# DIRECTIONS FOR THIS TASK
Please pick up the interview about the word "diva" after its last sentence and carry it forward.

# TEXT EXCERPT
They remind us that it comes from the divine. You write in your book that the word can be traced back to Casta Diva, chaste goddess, a line from Bellini’s opera “Norma.” But in my online dictionary today, it defined it as, “A self-important person who is temperamental and difficult to please, typically a woman.”
Deborah: Here we are. Here we are.
Marion: So as soon as I read that, you got my full attention. So why this word? Why did this word now… Books to come out in with what we used to call it, or what we still call in journalism, a news peg? In other words, we need to understand why we’re reading it now. So why now would this word and you?
Deborah: That’s a great question, and I think that we are certainly living in the 21st century in a moment that has truly culminated in more generally the self as brand, cultivating the self as brand, whether that’s online or whether it’s just thinking into the way that consumer culture has infiltrated all of our lives. And I think the diva figure becomes a way to really chart how that process happens. And then of course, it happens on the body of a woman and on the body of a virtuosic woman who has the audacity to be virtuosic in public or demanding in public. So I think that you see the coming together of those things with ongoing misogyny.
So I think that that’s part of why it helps us understand how we got here in the ways that we both are taught to aspire to do those things, but also taught to deride those, and particularly I think a woman or feminine figure who has for a long time given us models for how to assert herself, especially in a public way and not apologize for how excellent she is and how that, but also the diva historically has been associated with excess. So how easily she also becomes a model for kind of unfettered consumption, right?
Marion: Yes.
Deborah: And so I think in many ways, because we are living in the culmination of this, and I chart in the book how, especially during the 1990s, we see the kind of real proliferation of diva everything, a diva girl and diva pop stars and diva everything that we are just living in the aftermath of that. And I was curious to see how we got here.

# INFORMATION SHOWN

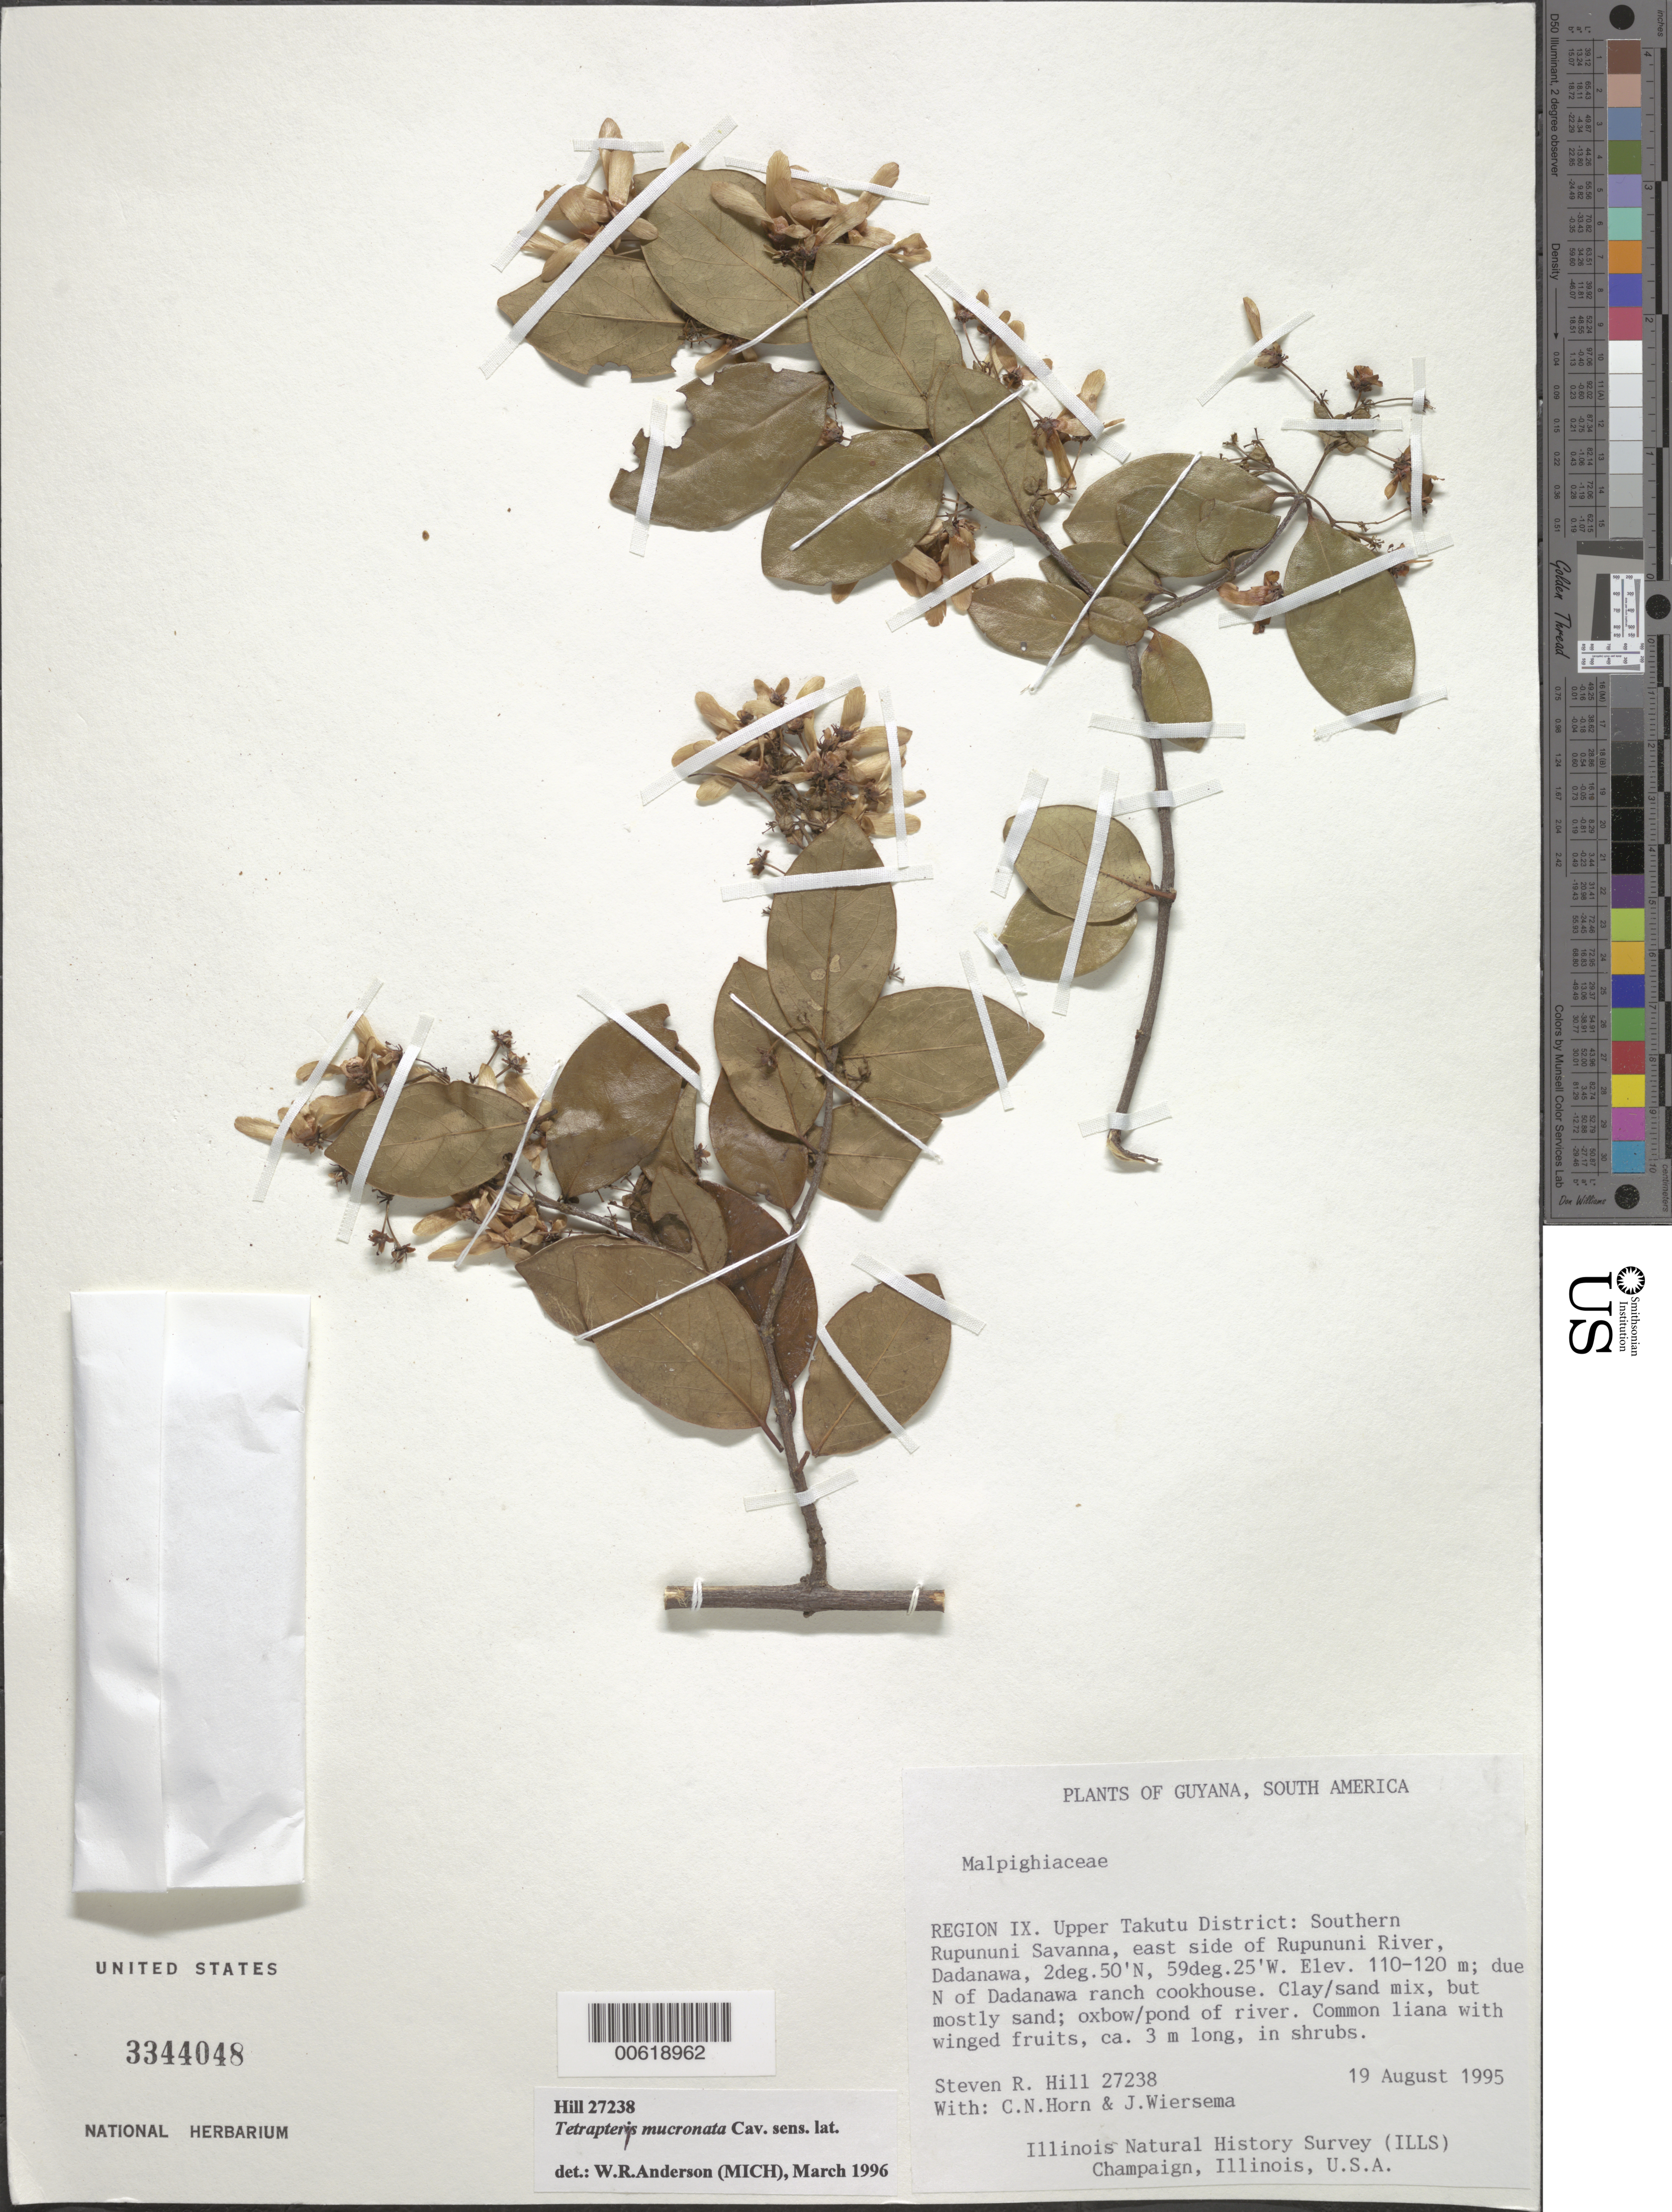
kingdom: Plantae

# EXERCISE RESPONSE
Marion: And me too. I have to say this repurposed so much of my own life for me. One of my favorite all-time divas is Divine. I was a huge Divine fan, and her show, “Women Behind Bars” was playing downtown in Manhattan when I was young and working in New York at the Truck and Warehouse Theatre. And honestly, I think I went weekly.
Deborah: Oh, I’m so jealous.
Marion: Well, you were just born-
Deborah: I know, I know.
Marion: So it would’ve been hard to take you.
Deborah: I know, but it would… I can be so envious from afar.
Marion: I was very young. I really… I swear to God I was very young. But your book helped me understand why I went almost weekly. At the time, it felt like a subversive act. I mean Divine, born a man, who acted in lots of John Waters movies as a mainstay in alt art, but allowed something in me that I could not have otherwise had words for until I read your book about… And this great line that you say that, “Divas turn our insides out.” Yeah. But that’s me.
In terms of your story as you describe a coming of age in America, you do it beautifully and it includes a lot of Divine and cheap tequila and hooking up with the wrong people. And all I want to say to you is yes, sister, yes, we all have artists-
Deborah: Yes.
Marion: … And songs and wrong people and stops-
Deborah: Yes.
Marion: Along the way that provoke and liberate us, but writing about them is something else entirely. So talk to me about the vulnerability needed to write from such a place of honesty about yours.
Deborah: Thank you for that. I think there is no other way. I think that for me, having written a book about American Diva, I’m often asked, oh, are you a diva? And I said, “It depends on who you ask.” I said, “The people I live with, I’m sure would say I am.” But in the book, it was very important for me to show myself as a kind of bumbling acolyte to really inhabit the space of vulnerability, of risk, of not knowing. So that the reader could also see my sense of discovery, could see the really powerful impact that divas had in teaching me how to become who I wanted to become.
And so the position of the narrator there, or the self that I create as a writer in the book, I was very lucky. I had dear friends who were readers who kept pushing me, and especially in the Divine chapter to show more of that vulnerability. I recall one of them, a dear friend of mine’s idea, said, “It needs more vomit and more blood and shit.” And I was like, “Okay. Oh no, I’m going to have to go all the way there.” But I do think that meant more risk, which meant more vulnerability. And I think because this is a book about learning from divas, I had to have a narrator who was not all knowing, who actually was learning along the way and making those kinds of mistakes and learning from a diva that you could come back from mistakes and you could come back from all of that struggle. So that was, I think, important for me as a writer to learn.
Marion: I just love “bumbling acolyte.” It’s my new favorite thing. I’m going to use that, I teach memoir, and I’m going to use-
Deborah: Oh great.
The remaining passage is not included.